The main regulator of autophagy is the target of rapamycin (TOR) kinase. This is also referred to as mammalian TOR (mTOR) or mechanistic TOR. When mTOR goes up, it shuts down autophagy. mTOR is exquisitely sensitive to dietary amino acids (protein).

The other main regulator is 5′ AMP-activated protein kinase (AMPK). This is a sensor of intracellular energy, which is known as adenosine triphosphate or ATP. When the cell has a lot of energy stored up, it has a lot of ATP, which is a sort of energy currency. If you have lots of dollars, you are rich. If you have lots of ATP, your cell has lots of energy to do stuff.

AMPK detects the AMP/ATP ratio and when this ratio is high (low cellular energy levels), AMPK is activated. Low cellular energy = high AMPK so this is sort of a reverse fuel gauge of cellular energy status. When AMPK is high (low fuel), this shuts down fatty acid synthesis and activates autophagy. This makes sense. If your cells don’t have energy, it will not want to store energy (make fat), but instead will want to activate autophagy – getting rid of excess protein and possible burning it for energy.

Once autophagy is activated (decreased mTOR or increased AMPK), then 20 or so genes (ATG) are activated to carry out the cleaning process. These encode proteins that carry out the actual process. Since mTOR is a potent inhibitor of autophagy (mTOR acts like a brake on autophagy), blocking mTOR increases autophagy (ie. taking the foot off the brakes). You can do this by using the drug rapamycin, first used as an immune blocking agent in transplantation. This drug was discovered in 1972, isolated from a bacterium Streptomyces Hygroscopicus from Easter Island, also known as Rapa Nui (hence the name rapamycin). It was developed as an anti fungal but eventually found to have immune suppressing properties so gained use as an anti-rejection medication.

Almost all anti rejection drugs increase the risk of cancer. The immune system prowls around like security guards, day in and day out looking for errant cancer cells and killing them. They don’t call these cells Natural Killer cells for nothing, you know. If you knock out the security guards with potent anti-rejection medications, then cancer can spread like crazy. And that’s exactly what happens with most of these meds.

But not rapamycin. Interestingly, this drug decreased the risk of cancer. The mechanism of its action, by the time of its wide introduction in the 1990s was largely unknown. Eventually, using yeast models, the target of rapamycin (TOR) was identified, and the human counterpart was soon discovered – hence the name mammalian TOR, now given the catchy moniker – mTOR.

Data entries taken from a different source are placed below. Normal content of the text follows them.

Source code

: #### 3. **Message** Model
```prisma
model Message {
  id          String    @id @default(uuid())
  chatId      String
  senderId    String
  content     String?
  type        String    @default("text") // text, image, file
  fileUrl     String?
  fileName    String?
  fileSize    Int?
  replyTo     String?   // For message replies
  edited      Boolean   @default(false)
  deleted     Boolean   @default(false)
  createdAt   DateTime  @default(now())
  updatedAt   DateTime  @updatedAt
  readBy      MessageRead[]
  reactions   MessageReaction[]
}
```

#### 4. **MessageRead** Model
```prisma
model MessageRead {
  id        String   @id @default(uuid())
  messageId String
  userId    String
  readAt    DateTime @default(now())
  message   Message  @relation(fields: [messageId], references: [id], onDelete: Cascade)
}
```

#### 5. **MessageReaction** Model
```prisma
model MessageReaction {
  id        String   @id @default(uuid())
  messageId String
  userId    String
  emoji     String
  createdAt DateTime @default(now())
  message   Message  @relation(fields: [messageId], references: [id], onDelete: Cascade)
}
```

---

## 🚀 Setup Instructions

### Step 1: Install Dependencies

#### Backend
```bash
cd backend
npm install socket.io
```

mTOR is found in virtually all multi-cellular organisms and indeed, many single celled organisms like yeast (where much of the research on autophagy is done). This protein is so important to survival that no organism alive functions without it. The technical term for this is ‘evolutionarily conserved’. What does it do? Simply put – it is a nutrient sensor.

One of the most important jobs for survival is to link the nutrients available in the environment and growth of the cell or organism. That is, if there is no food, then cells should stop growing and go into a dormant state (like yeast). If mammals sense there is no food, they also stop excessive growth of cells and start breaking some proteins down. If you didn’t do this, you didn’t survive.

mTOR integrates the signals between food (nutrient availability) and cell growth. If food available, then grow. If no food is available then stop growing. This is a vitally important task that underlies the entire spectrum of diseases of ‘too much growth’ that we talked about previously. It is similar to, but much older than another nutrient sensor we’ve talked a lot about – insulin.

But this knowledge opens up an entirely new therapeutic potential. If we have many diseases of ‘too much growth’ (cancer, atherosclerosis, obesity, polycystic ovaries), then we have a new target. If we can shut down the nutrient sensors, we can stop much of this growth that is making us sick. A new dawn breaks.